WYODRĘBNIONY TEKST:
——————

Dlatego tak łatwo przekonać siebie, że jest metodą na zapewnienie lepszej przyszłości Synku, mama gra dla ciebie
Upalne, czerwcowe
popołudnie na Chmielnej
w Warszawie. Rozglądam się
i czekam. Z tłumu wyłania się
niepozorna brunetka
w beżowych rybaczkach,
czerwonej koszulce
i sportowych okularach.
Zdejmuje okulary, spogląda
mi w oczy i podaje rękę.
– Cześć, jestem Gosia,
skoro mamy rozmawiać
na ten temat, przejdźmy
od razu na ty – zaczyna
stanowczo, ale w jej głosie
słychać niepewność.
Gra o lepszą przyszłość
Małgorzata to ekshazardzistka.
Jest po czterdziestce. Z wykształcenia
ekonomistka, od kilku lat uczy
angielskiego metodą Callana. Jej
przygoda z kasynem zaczęła się
w 1989 roku, kiedy w Polsce oficjalny
hazard był jeszcze nowością.
Właśnie wróciła z Anglii, gdzie spędziła
ponad rok, pracując i starając
się zarobić jakiś grosz na utrzymanie
swoje i dopiero co narodzonego
synka Mikołaja. Na obczyźnie nie
zawsze było różowo, a po powrocie
do kraju nie potrafiła sobie poradzić
z rzeczywistością, która ją otaczała.
Pierwszy raz do kasyna poszła za
namową koleżanki Sylwii. Nie chce
pamiętać tamtego wieczoru. Co myślała,
kiedy stała przy stole do gry
i spojrzała w kamienną twarz krupiera?
– Zaczęłam grać dla Mikołaja
– tłumaczy Małgorzata. – Po powrocie
z Anglii i rocznej rozłące z synem
nie czułam się dobrze w roli
matki. W dodatku nie pracowałam,
więc wymyśliłam sobie, że grając,
pomnożę pieniądze przywiezione
z zagranicy. Nie była to wielka suma.
Po wymianie z funtów na dolary,
wtedy „obowiązującą” w Polsce
walutę, miałam jakieś dwa tysiące
– w sam raz na rozpoczęcie nowego
życia. Ale ja wymyśliłam sobie,
że grając w kasynie, zapewnię lepszą
przyszłość synkowi – opowiada.
W jednej chwili ktoś mówi: kasyno,
a w drugiej już w nim jesteś. Małgorzata
zachłysnęła się wielkim światem
hazardu. Był tak inny niż nudna,
przygnębiająca codzienność. Był
pociągający. Blichtr, ciemne atłasowe
kotary, unoszący się w powietrzu
zapach perfum Chanel nr 5 i odgłos
wirującej ruletki. I stożki żetonów
– naprawdę dużych pieniędzy – które
w stronę graczy przesuwał krupier.

——————

WIERSZE ZBIORU DANYCH:

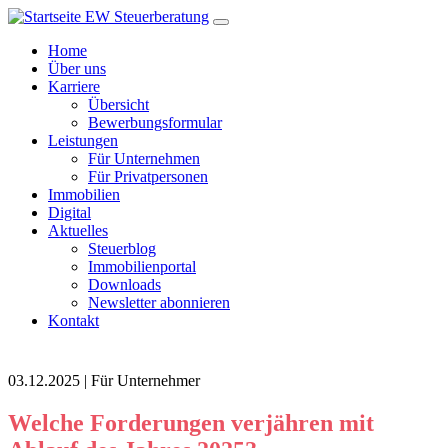
Home
Über uns
Karriere
Übersicht
Bewerbungsformular
Leistungen
Für Unternehmen
Für Privatpersonen
Immobilien
Digital
Aktuelles
Steuerblog
Immobilienportal
Downloads
Newsletter abonnieren
Kontakt
03.12.2025 | Für Unternehmer
Welche Forderungen verjähren mit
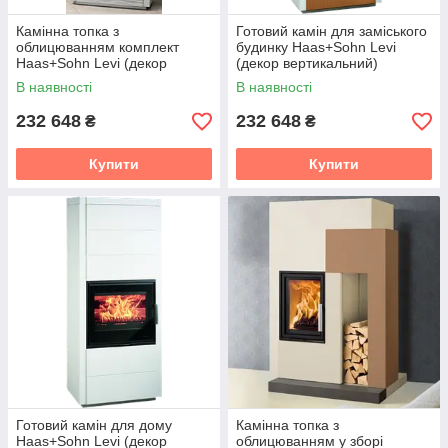
Камінна топка з
Готовий камін для заміського
облицюванням комплект
будинку Haas+Sohn Levi
Haas+Sohn Levi (декор
(декор вертикальний)
горизонтальний)
В наявності
В наявності
232 648
232 648
₴
₴
Купити
Купити
Готовий камін для дому
Камінна топка з
Haas+Sohn Levi (декор
облицюванням у зборі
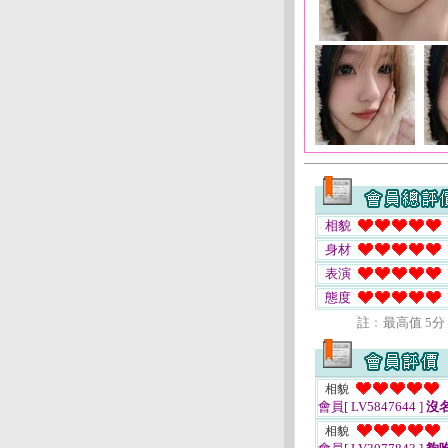
相貌
身材
表演
態度
註﹕最高值 5分
相貌
會員[ LV5847644 ]
沒
相貌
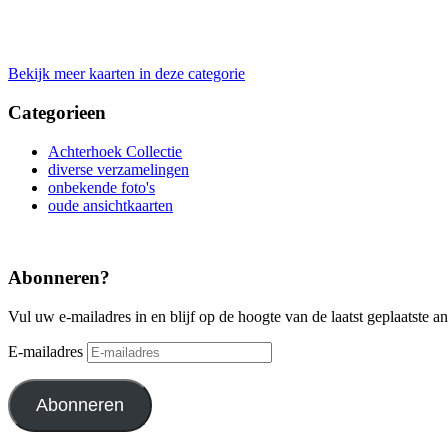
Bekijk meer kaarten in deze categorie
Categorieen
Achterhoek Collectie
diverse verzamelingen
onbekende foto's
oude ansichtkaarten
Abonneren?
Vul uw e-mailadres in en blijf op de hoogte van de laatst geplaatste a
E-mailadres
Abonneren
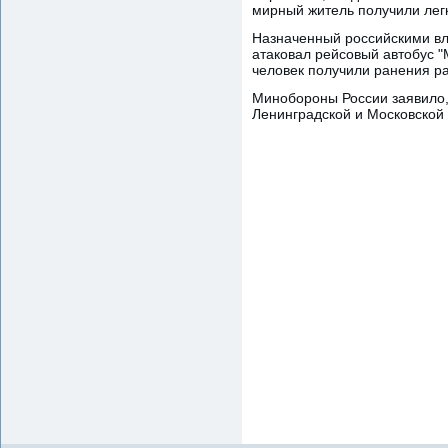
мирный житель получили лег
Назначенный российскими вла
атаковал рейсовый автобус 
человек получили ранения ра
Минобороны России заявило, 
Ленинградской и Московской 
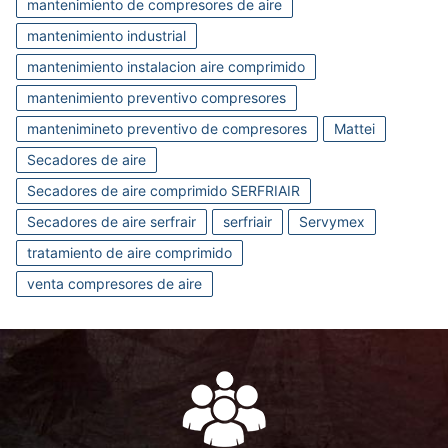
mantenimiento de compresores de aire
mantenimiento industrial
mantenimiento instalacion aire comprimido
mantenimiento preventivo compresores
mantenimineto preventivo de compresores
Mattei
Secadores de aire
Secadores de aire comprimido SERFRIAIR
Secadores de aire serfrair
serfriair
Servymex
tratamiento de aire comprimido
venta compresores de aire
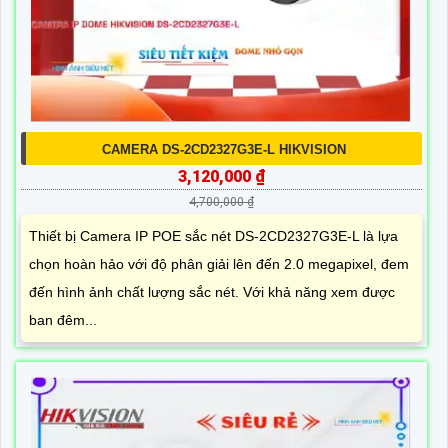
CAMERA DS-2CD2327G3E-L HIKVISION
3,120,000 ₫
4,700,000 ₫
Thiết bị Camera IP POE sắc nét DS-2CD2327G3E-L là lựa
chọn hoàn hảo với độ phân giải lên đến 2.0 megapixel, đem
đến hình ảnh chất lượng sắc nét. Với khả năng xem được
ban đêm...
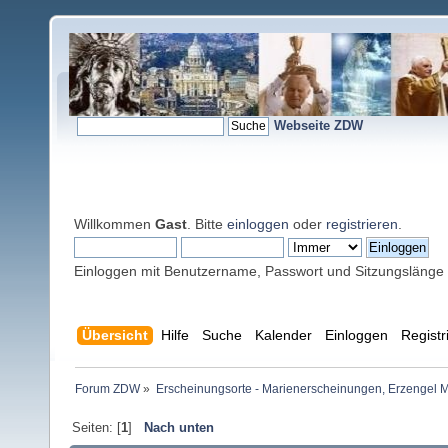
Webseite ZDW
Willkommen
Gast
. Bitte
einloggen
oder
registrieren
.
Einloggen mit Benutzername, Passwort und Sitzungslänge
Übersicht
Hilfe
Suche
Kalender
Einloggen
Registr
Forum ZDW
»
Erscheinungsorte - Marienerscheinungen, Erzengel Michae
Seiten: [
1
]
Nach unten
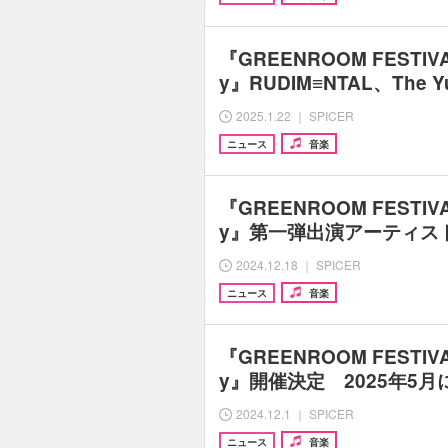
『GREENROOM FESTIVAL 
y』RUDIM≡NTAL、The Yu
2025.1.22 ｜ SPICER
ニュース
音楽
『GREENROOM FESTIVAL 
y』第一弾出演アーティス
2024.12.18 ｜ SPICER
ニュース
音楽
『GREENROOM FESTIVAL 
y』開催決定 2025年5月
2024.12.1 ｜ SPICER
ニュース
音楽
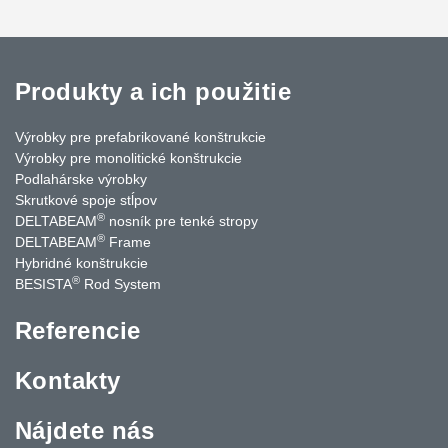
Produkty a ich použitie
Výrobky pre prefabrikované konštrukcie
Výrobky pre monolitické konštrukcie
Podlahárske výrobky
Skrutkové spoje stĺpov
®
DELTABEAM
nosník pre tenké stropy
®
DELTABEAM
Frame
Hybridné konštrukcie
®
BESISTA
Rod System
Referencie
Kontakty
Nájdete nás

——————

DO WYKONANIA:
a - Streść krócej, w formie listy, akapit wyodrębnionego tekstu zaczynający się od słów „Małgorzata to ekshazardzistka”. Zachowaj jego główne fakty.
b - Przepisz dokładnie linie z wierszy zbioru danych, zaczynając od linii z „CAMERA DS-2CD2327G3E-L HIKVISION” i idąc dalej aż do końca wierszy. W odpowiedzi pomiń obrazy.

ROZWIĄZANIA ZADAŃ:
a -
- Małgorzata jest byłą hazardzistką po czterdziestce.
- Z wykształcenia jest ekonomistką, a od kilku lat uczy angielskiego metodą Callana.
- Jej przygoda z kasynem zaczęła się w 1989 roku, gdy oficjalny hazard był w Polsce jeszcze nowością.
- Wróciła właśnie z Anglii, gdzie przez ponad rok pracowała na utrzymanie swoje i nowo narodzonego synka Mikołaja.
- Za granicą nie zawsze było różowo, a po powrocie nie radziła sobie z otaczającą ją rzeczywistością.
- Pierwszy raz poszła do kasyna za namową koleżanki Sylwii i nie chce pamiętać tamtego wieczoru.

b -
CAMERA DS-2CD2327G3E-L HIKVISION
3,120,000 ₫
4,700,000 ₫
Thiết bị Camera IP POE sắc nét DS-2CD2327G3E-L là lựa
chọn hoàn hảo với độ phân giải lên đến 2.0 megapixel, đem
đến hình ảnh chất lượng sắc nét. Với khả năng xem được
ban đêm...
Webseite ZDW
Willkommen
Gast
. Bitte
einloggen
oder
registrieren
.
Einloggen mit Benutzername, Passwort und Sitzungslänge
Übersicht
Hilfe
Suche
Kalender
Einloggen
Registr
Forum ZDW
»
Erscheinungsorte - Marienerscheinungen, Erzengel Michae
Seiten: [
1
]
Nach unten
『GREENROOM FESTIVAL 
y』RUDIM≡NTAL、The Yu
2025.1.22 ｜ SPICER
ニュース
音楽
『GREENROOM FESTIVAL 
y』第一弾出演アーティス
2024.12.18 ｜ SPICER
ニュース
音楽
『GREENROOM FESTIVAL 
y』開催決定 2025年5月
2024.12.1 ｜ SPICER
ニュース
音楽
Produkty a ich použitie
Výrobky pre prefabrikované konštrukcie
Výrobky pre monolitické konštrukcie
Podlahárske výrobky
Skrutkové spoje stĺpov
®
DELTABEAM
nosník pre tenké stropy
®
DELTABEAM
Frame
Hybridné konštrukcie
®
BESISTA
Rod System
Referencie
Kontakty
Nájdete nás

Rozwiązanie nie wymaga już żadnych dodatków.